Regardless of how cutting-edge or feature-rich an open source project is, it needs a corporate entity to make it consumable by mission-critical enterprises and telcos, Wunderlich noted.

“Red Hat is the only company with the infrastructure, experience and track record to embrace open source technology projects and reshape them for commercial adoption,” he said.

Looking to Linux

There are several reasons telecom companies are attracted to Linux, according to Gartner’s Willis, who cited the traditional migration from RISC Unix technology to Linux as a driver.
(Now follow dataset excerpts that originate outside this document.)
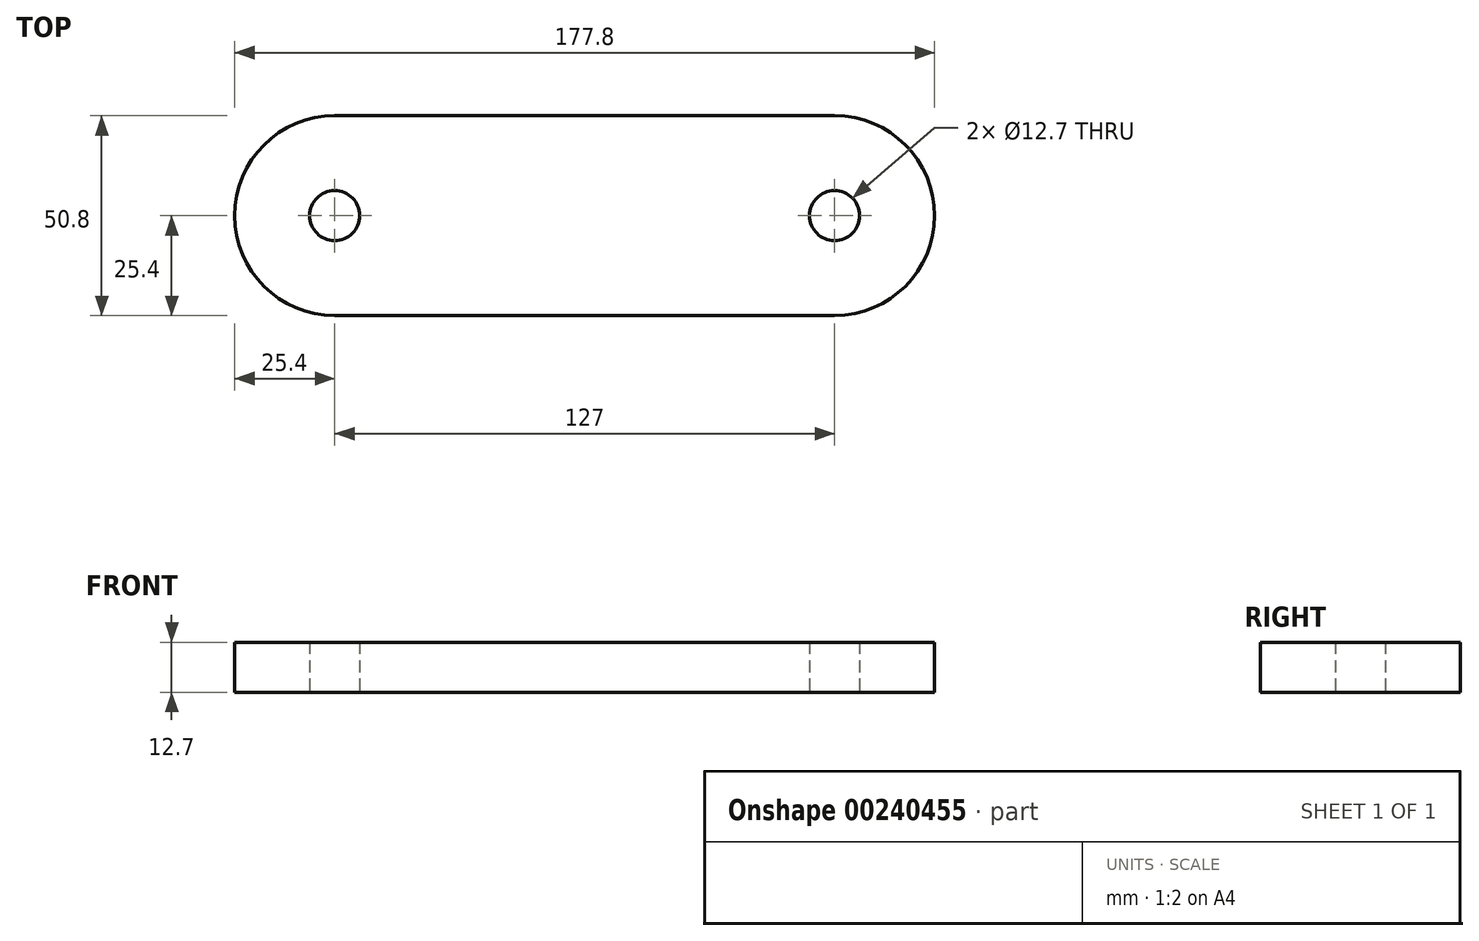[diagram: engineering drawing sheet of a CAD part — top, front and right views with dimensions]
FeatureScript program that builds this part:
annotation { "Feature Type Name" : "Feature", "Feature Type Description" : "" }
export const myFeature = defineFeature(function(context is Context, id is Id, definition is map)
    precondition{}
    {
        {
            var Q0;
            Q0=qCreatedBy(makeId("Top.planeOp"),FACE);
            var sketch = newSketch(context, id + "F0", { "sketchPlane" : qUnion([Q0])});
            skLineSegment(sketch, "E0.bottom", {"start": v(0, -25.4) * mm, "end": v(127, -25.4) * mm});
            skLineSegment(sketch, "E0.top", {"start": v(0, 25.4) * mm, "end": v(127, 25.4) * mm});
            skCircle(sketch, "E1", {"center": v(0, 0) * mm, "radius": 25.4 * mm});
            skCircle(sketch, "E2", {"center": v(127, 0) * mm, "radius": 25.4 * mm});
            skSolve(sketch);
        }
        {
            var Q0;
            {var subQ0=sQuery(id+"F0.wireOp",EDGE,"E1");var subQ1=makeQuery(id+"F0.imprint","INTERSECT",VERTEX,{"derivedFrom":[sQuery(id+"F0.wireOp",EDGE,"E0.bottom"),subQ0]});Q0=makeQuery(id+"F0.imprint","IMPRINT",FACE,{"disambiguationData":[TD([[makeQuery(id+"F0.imprint","IMPRINT",EDGE,{"disambiguationData":[TD([[subQ1,1.0]])],"derivedFrom":subQ0}),1.0]])]});}
            var sketch = newSketch(context, id + "F1", { "sketchPlane" : qUnion([Q0])});
            skCircle(sketch, "E3", {"center": v(0, 0) * mm, "radius": 6.35 * mm});
            skCircle(sketch, "E4", {"center": v(127.15, 0) * mm, "radius": 6.35 * mm});
            skSolve(sketch);
        }
        {
            var Q0;
            Q0 = qSketchRegion(id + "F0", true);
            extrude(context, id + "F2", {"entities" : qUnion([Q0]), "depth" : 12.7 * mm});
        }
        {
            var Q0;
            Q0=sQuery(id+"F1.wireOp",VERTEX,"E3.center");
            var Q1;
            Q1=makeQuery(id+"F2.opExtrude","SWEPT_BODY",BODY,{"disambiguationData":[OSD([sQuery(id+"F0.wireOp",EDGE,"E0.bottom"),sQuery(id+"F0.wireOp",EDGE,"E0.top"),sQuery(id+"F0.wireOp",EDGE,"E1"),sQuery(id+"F0.wireOp",EDGE,"E2")])]});
            hole(context, id + "F3", {"style" : HoleStyle.SIMPLE, "endStyle" : HoleEndStyle.BLIND, "oppositeDirection" : true, "holeDiameter" : 12.7 * mm, "holeDepth" : 25.4 * mm, "locations" : qUnion([Q0]), "scope" : qUnion([Q1])});
        }
        {
            var Q0;
            Q0=sQuery(id+"F0.wireOp",VERTEX,"E2.center");
            var Q1;
            Q1=makeQuery(id+"F2.opExtrude","SWEPT_BODY",BODY,{"disambiguationData":[OSD([sQuery(id+"F0.wireOp",EDGE,"E0.bottom"),sQuery(id+"F0.wireOp",EDGE,"E0.top"),sQuery(id+"F0.wireOp",EDGE,"E1"),sQuery(id+"F0.wireOp",EDGE,"E2")])]});
            hole(context, id + "F4", {"style" : HoleStyle.SIMPLE, "endStyle" : HoleEndStyle.BLIND, "oppositeDirection" : true, "holeDiameter" : 12.7 * mm, "holeDepth" : 127 * mm, "startFromSketch" : true, "locations" : qUnion([Q0]), "scope" : qUnion([Q1])});
        }
    });
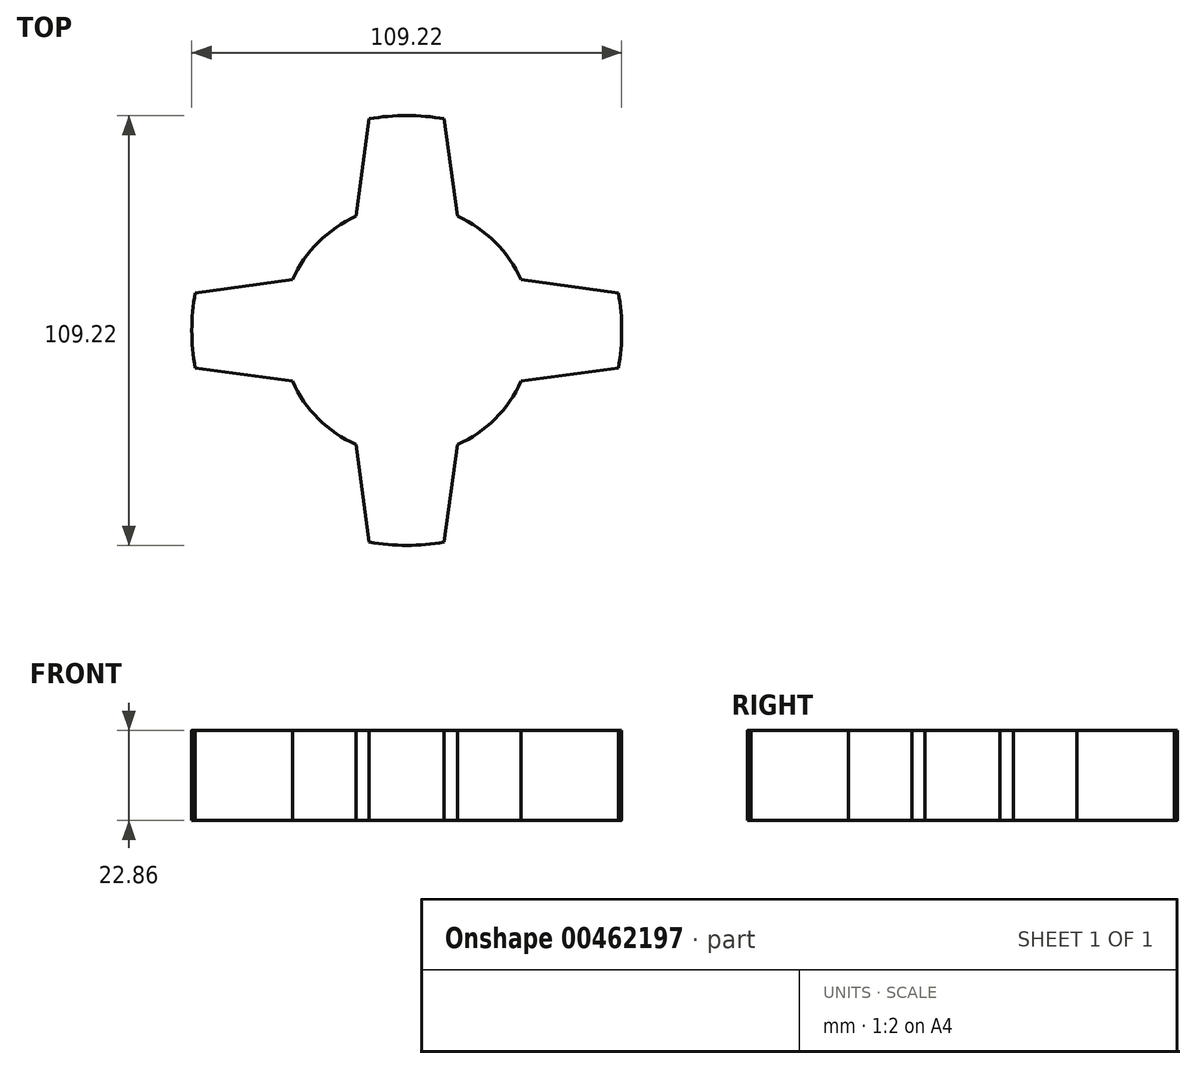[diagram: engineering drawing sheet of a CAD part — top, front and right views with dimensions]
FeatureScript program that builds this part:
annotation { "Feature Type Name" : "Feature", "Feature Type Description" : "" }
export const myFeature = defineFeature(function(context is Context, id is Id, definition is map)
    precondition{}
    {
        {
            var Q0;
            Q0=qCreatedBy(makeId("Top.planeOp"),FACE);
            var sketch = newSketch(context, id + "F0", { "sketchPlane" : qUnion([Q0])});
            skCircle(sketch, "E0", {"center": v(0, 0) * mm, "radius": 31.75 * mm});
            skArc(sketch, "E1", {"start": v(-53.77, 9.52) * mm, "mid": v(-54.61, 0) * mm, "end": v(-53.77, -9.53) * mm});
            skLineSegment(sketch, "E2", {"start": v(-26.67, 0) * mm, "end": v(-26.67, 13.2) * mm});
            skLineSegment(sketch, "E3", {"start": v(-26.67, 13.2) * mm, "end": v(-53.77, 9.52) * mm});
            skLineSegment(sketch, "E4.MirrorCS", {"start": v(-26.67, 0) * mm, "end": v(-26.67, -13.2) * mm});
            skLineSegment(sketch, "E5.MirrorCS", {"start": v(-26.67, -13.2) * mm, "end": v(-53.77, -9.52) * mm});
            skLineSegment(sketch, "E6.1.0", {"start": v(0, -26.67) * mm, "end": v(-13.2, -26.67) * mm});
            skLineSegment(sketch, "E6.1.1", {"start": v(-13.2, -26.67) * mm, "end": v(-9.53, -53.77) * mm});
            skLineSegment(sketch, "E6.1.2", {"start": v(13.2, -26.67) * mm, "end": v(9.52, -53.77) * mm});
            skLineSegment(sketch, "E6.1.3", {"start": v(0, -26.67) * mm, "end": v(13.2, -26.67) * mm});
            skArc(sketch, "E6.1.4", {"start": v(-9.52, -53.77) * mm, "mid": v(0, -54.61) * mm, "end": v(9.53, -53.77) * mm});
            skLineSegment(sketch, "E6.2.0", {"start": v(26.67, 0) * mm, "end": v(26.67, -13.2) * mm});
            skLineSegment(sketch, "E6.2.1", {"start": v(26.67, -13.2) * mm, "end": v(53.77, -9.53) * mm});
            skLineSegment(sketch, "E6.2.2", {"start": v(26.67, 13.2) * mm, "end": v(53.77, 9.52) * mm});
            skLineSegment(sketch, "E6.2.3", {"start": v(26.67, 0) * mm, "end": v(26.67, 13.2) * mm});
            skArc(sketch, "E6.2.4", {"start": v(53.77, -9.52) * mm, "mid": v(54.61, 0) * mm, "end": v(53.77, 9.53) * mm});
            skLineSegment(sketch, "E6.3.0", {"start": v(0, 26.67) * mm, "end": v(13.2, 26.67) * mm});
            skLineSegment(sketch, "E6.3.1", {"start": v(13.2, 26.67) * mm, "end": v(9.53, 53.77) * mm});
            skLineSegment(sketch, "E6.3.2", {"start": v(-13.2, 26.67) * mm, "end": v(-9.52, 53.77) * mm});
            skLineSegment(sketch, "E6.3.3", {"start": v(0, 26.67) * mm, "end": v(-13.2, 26.67) * mm});
            skArc(sketch, "E6.3.4", {"start": v(9.52, 53.77) * mm, "mid": v(0, 54.61) * mm, "end": v(-9.53, 53.77) * mm});
            skSolve(sketch);
        }
        {
            var Q0;
            Q0=makeQuery(id+"F0.imprint","IMPRINT",FACE,{"disambiguationData":[TD([[makeQuery(id+"F0.imprint","IMPRINT",EDGE,{"derivedFrom":sQuery(id+"F0.wireOp",EDGE,"E0")}),1.0]])]});
            var Q1;
            {var subQ2=sQuery(id+"F0.wireOp",EDGE,"E2");Q1=makeQuery(id+"F0.imprint","IMPRINT",FACE,{"disambiguationData":[TD([[makeQuery(id+"F0.imprint","IMPRINT",EDGE,{"derivedFrom":subQ2}),1.0]])]});}
            var Q2;
            {var subQ5=sQuery(id+"F0.wireOp",EDGE,"E1");Q2=makeQuery(id+"F0.imprint","IMPRINT",FACE,{"disambiguationData":[TD([[makeQuery(id+"F0.imprint","IMPRINT",EDGE,{"derivedFrom":subQ5}),1.0]])]});}
            var Q3;
            {var subQ5=sQuery(id+"F0.wireOp",EDGE,"E6.1.4");Q3=makeQuery(id+"F0.imprint","IMPRINT",FACE,{"disambiguationData":[TD([[makeQuery(id+"F0.imprint","IMPRINT",EDGE,{"derivedFrom":subQ5}),1.0]])]});}
            var Q4;
            {var subQ5=sQuery(id+"F0.wireOp",EDGE,"E6.1.0");Q4=makeQuery(id+"F0.imprint","IMPRINT",FACE,{"disambiguationData":[TD([[makeQuery(id+"F0.imprint","IMPRINT",EDGE,{"derivedFrom":subQ5}),1.0]])]});}
            var Q5;
            {var subQ5=sQuery(id+"F0.wireOp",EDGE,"E6.2.0");Q5=makeQuery(id+"F0.imprint","IMPRINT",FACE,{"disambiguationData":[TD([[makeQuery(id+"F0.imprint","IMPRINT",EDGE,{"derivedFrom":subQ5}),1.0]])]});}
            var Q6;
            {var subQ5=sQuery(id+"F0.wireOp",EDGE,"E6.2.4");Q6=makeQuery(id+"F0.imprint","IMPRINT",FACE,{"disambiguationData":[TD([[makeQuery(id+"F0.imprint","IMPRINT",EDGE,{"derivedFrom":subQ5}),1.0]])]});}
            var Q7;
            {var subQ5=sQuery(id+"F0.wireOp",EDGE,"E6.3.0");Q7=makeQuery(id+"F0.imprint","IMPRINT",FACE,{"disambiguationData":[TD([[makeQuery(id+"F0.imprint","IMPRINT",EDGE,{"derivedFrom":subQ5}),1.0]])]});}
            var Q8;
            {var subQ5=sQuery(id+"F0.wireOp",EDGE,"E6.3.4");Q8=makeQuery(id+"F0.imprint","IMPRINT",FACE,{"disambiguationData":[TD([[makeQuery(id+"F0.imprint","IMPRINT",EDGE,{"derivedFrom":subQ5}),1.0]])]});}
            extrude(context, id + "F1", {"entities" : qUnion([Q0, Q1, Q2, Q3, Q4, Q5, Q6, Q7, Q8]), "depth" : 22.86 * mm});
        }
    });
Telecoms are interested in embedded Linux because it is typically provided in set-top boxes by suppliers, he said. The other reason Linux looks good to telecoms is because it is simply good software.

“Increasingly, telecom is about who’s got the best software,” he said. “They like the reliability and configurability Linux has.”

The system offers a number of benefits in the telecom setting, he said, including cost savings, customization ability and differentiation.